Photo credit: Dave Bezaire & Susi Havens-Bezaire

The Montana Supreme Court heard arguments Monday in a case that may affect whether anglers and recreationists can access easements across private property and certain rivers below the high-water mark.

The Public Lands Access Association filed the lawsuit in 2004 after Madison County landowner James Cox Kennedy erected electric fences that blocked an easement across his land and leads to the Ruby River.

No trespassing signs also were attached to three Madison County bridges.

Montanans have the right to use the state’s streams below the high-water mark and the right to use Montana’s public roads to access those streams, Public Lands Access Association attorney Devlan Geddes argued.
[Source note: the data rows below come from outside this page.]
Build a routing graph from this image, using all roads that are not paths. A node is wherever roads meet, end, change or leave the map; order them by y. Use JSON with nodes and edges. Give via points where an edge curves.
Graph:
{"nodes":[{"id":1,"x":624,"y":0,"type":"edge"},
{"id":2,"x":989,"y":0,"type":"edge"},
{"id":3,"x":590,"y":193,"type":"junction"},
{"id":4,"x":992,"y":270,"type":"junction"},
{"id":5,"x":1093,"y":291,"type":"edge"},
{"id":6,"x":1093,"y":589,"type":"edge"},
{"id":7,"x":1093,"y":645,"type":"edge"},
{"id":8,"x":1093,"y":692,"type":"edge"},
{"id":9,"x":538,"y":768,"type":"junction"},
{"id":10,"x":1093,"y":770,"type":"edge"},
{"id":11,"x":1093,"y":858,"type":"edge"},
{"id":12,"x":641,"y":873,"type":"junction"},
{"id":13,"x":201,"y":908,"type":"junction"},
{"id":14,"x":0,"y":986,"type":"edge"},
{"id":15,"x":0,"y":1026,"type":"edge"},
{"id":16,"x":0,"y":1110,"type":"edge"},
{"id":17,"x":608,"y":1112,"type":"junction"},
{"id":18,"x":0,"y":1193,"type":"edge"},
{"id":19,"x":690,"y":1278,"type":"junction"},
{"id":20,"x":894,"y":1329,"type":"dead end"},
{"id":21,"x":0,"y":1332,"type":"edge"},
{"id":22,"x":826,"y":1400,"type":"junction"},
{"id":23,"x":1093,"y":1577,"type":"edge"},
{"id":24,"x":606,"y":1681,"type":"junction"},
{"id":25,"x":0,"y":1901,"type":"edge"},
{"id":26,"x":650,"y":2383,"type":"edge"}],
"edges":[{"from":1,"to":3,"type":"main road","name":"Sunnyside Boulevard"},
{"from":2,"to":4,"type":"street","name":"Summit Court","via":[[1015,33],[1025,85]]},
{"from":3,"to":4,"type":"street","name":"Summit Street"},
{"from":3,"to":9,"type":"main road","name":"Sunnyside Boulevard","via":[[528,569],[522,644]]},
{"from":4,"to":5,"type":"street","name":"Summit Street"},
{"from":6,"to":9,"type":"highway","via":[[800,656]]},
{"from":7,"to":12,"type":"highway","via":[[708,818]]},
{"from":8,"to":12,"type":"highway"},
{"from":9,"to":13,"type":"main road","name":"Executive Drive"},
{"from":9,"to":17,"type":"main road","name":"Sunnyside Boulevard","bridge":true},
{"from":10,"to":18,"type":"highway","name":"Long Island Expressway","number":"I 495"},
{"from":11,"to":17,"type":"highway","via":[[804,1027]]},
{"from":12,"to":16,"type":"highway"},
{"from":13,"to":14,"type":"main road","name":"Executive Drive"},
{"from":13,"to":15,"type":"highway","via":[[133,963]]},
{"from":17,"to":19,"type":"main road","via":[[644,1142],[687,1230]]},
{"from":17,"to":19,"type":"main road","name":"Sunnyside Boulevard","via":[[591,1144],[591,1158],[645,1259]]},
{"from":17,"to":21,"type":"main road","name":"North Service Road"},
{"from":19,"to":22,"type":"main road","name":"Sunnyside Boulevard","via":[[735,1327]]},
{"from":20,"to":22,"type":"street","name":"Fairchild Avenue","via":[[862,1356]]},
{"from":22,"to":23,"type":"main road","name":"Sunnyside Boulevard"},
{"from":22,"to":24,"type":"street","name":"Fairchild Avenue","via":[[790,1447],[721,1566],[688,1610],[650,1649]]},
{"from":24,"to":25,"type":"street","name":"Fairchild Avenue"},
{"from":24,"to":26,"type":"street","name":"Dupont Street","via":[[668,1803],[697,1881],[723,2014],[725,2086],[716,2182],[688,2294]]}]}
Kennedy’s attorney, Peter Coffman, disputed that, saying that not only was the public not allowed to use the easement across Kennedy’s land to get to the river, but that portion of the river itself belongs to Kennedy because it is classified as a non-navigable stream.

District Court Judge Loren Tucker previously ruled that the public could use the paved part of the easement through Kennedy’s property, but only the county could use the adjacent right of way for maintenance. That means anglers can’t access the high-water line without trespassing.

The Public Lands Access Association appealed the ruling, and the state’s high court held a hearing before a standing-room only crowd at Montana State University’s Strand Union Ballroom, the Bozeman Daily Chronicle reported (http://bit.ly/ZNdr8D).

“We’re saying, once the width (of an easement) is established, it can then be used for all lawful public purposes,” Geddes said. “This is the same reasoning from the supreme courts of Idaho, Colorado and Wyoming.”

The justices will have to weigh that argument, and whether the public has the right to access a non-navigable stream, which means boats weren’t using the waterway when Montana became a state.

Kennedy owns the river streambed and the water above it, so the state was taking the land when it gave Montanans the right to use state streams, Coffman said.

Justice Patricia O’Brien Cotter asked Coffman if his argument meant the part of the Montana Constitution granting those rights was unconstitutional.

“All waters are the property of the state for the use of its people,” Cotter said. “Your position would reject that provision of the constitution.”

Coffman responded the court has included the streambed and banks in that definition, which violates the U.S. Constitution.

Coffman hadn’t brought up the constitutional argument in the lower court, so it couldn’t be introduced in an appeal, Geddes and state attorney Matt Cochenour said.

“We shouldn’t be upending 30 years of law with something the district court didn’t get a chance to rule on,” Cochenour said. “When Kennedy started buying land in Montana, this court had already ruled that the stream-access law was constitutional. The remedy for that isn’t to wait 20 years and try again.”

The justices will consider the arguments and make a decision later.